**Provided text**.
------------------------------------------------------------------------

Replacing bowtie6‘s Front Suspension Bushings

With the new custom frame finished, it is time to start putting things back together. Yesterday, the front suspension was fully disassembled and I found some interesting surprises. When I first put bowtie6 together, the front suspension was completely overhauled and of course, the a-arm bushings were replaced with what I thought to be high-quality state-of-the-art  components. Well, after 15,000 miles I have found the bushings deteriorated and they did so severely.

The bushings mounted on the lower a-arms survived fairly well. I did not take any pictures of them, since they damage there was not as dramatic as the top a-arm bushings.  Suffice to say there was a bit of slop and the bottom bolt did not fit tight.  The top bushings though, were in very bad shape.

------------------------------------------------------------------------

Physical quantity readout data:
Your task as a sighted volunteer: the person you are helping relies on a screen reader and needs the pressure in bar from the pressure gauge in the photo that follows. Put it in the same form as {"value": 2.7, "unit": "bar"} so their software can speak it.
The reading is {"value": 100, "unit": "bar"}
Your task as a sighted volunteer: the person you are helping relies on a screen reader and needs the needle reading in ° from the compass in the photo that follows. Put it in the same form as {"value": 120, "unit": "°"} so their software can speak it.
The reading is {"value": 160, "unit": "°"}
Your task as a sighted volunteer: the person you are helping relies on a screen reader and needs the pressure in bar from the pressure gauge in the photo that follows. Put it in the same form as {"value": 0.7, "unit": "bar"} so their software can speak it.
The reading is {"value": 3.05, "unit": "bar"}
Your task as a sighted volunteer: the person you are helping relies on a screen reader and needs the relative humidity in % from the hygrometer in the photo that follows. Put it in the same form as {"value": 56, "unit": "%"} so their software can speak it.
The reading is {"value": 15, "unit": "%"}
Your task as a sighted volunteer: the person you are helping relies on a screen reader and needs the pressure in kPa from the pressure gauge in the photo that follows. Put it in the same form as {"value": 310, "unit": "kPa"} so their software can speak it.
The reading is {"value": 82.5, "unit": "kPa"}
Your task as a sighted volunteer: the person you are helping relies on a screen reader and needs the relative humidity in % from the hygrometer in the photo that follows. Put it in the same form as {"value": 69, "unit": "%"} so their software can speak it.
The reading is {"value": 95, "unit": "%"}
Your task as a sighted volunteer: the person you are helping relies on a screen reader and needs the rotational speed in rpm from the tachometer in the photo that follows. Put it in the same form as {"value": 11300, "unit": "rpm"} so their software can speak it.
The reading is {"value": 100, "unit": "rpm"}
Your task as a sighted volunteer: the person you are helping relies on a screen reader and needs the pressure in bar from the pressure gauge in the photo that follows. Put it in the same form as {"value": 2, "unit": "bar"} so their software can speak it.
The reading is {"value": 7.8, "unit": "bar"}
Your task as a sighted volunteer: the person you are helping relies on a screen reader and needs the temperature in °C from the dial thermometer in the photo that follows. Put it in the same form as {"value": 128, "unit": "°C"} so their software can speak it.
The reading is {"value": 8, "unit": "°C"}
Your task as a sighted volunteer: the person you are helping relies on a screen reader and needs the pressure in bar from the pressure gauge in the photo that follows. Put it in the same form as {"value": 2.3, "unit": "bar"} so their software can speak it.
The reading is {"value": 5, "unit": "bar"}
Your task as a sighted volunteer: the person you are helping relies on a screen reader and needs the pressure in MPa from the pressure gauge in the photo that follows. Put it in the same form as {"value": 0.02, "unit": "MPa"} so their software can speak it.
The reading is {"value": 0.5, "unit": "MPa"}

------------------------------------------------------------------------

**Questions on the material**.
a - In the text on bowtie6's front suspension bushings, after how many miles were the bushings found to have deteriorated?
b - How many lines of the entries contain the string "hygrometer", where case counts? Reply with the number alone.

**Task-by-task outputs**.
a - After 15,000 miles.

b - 2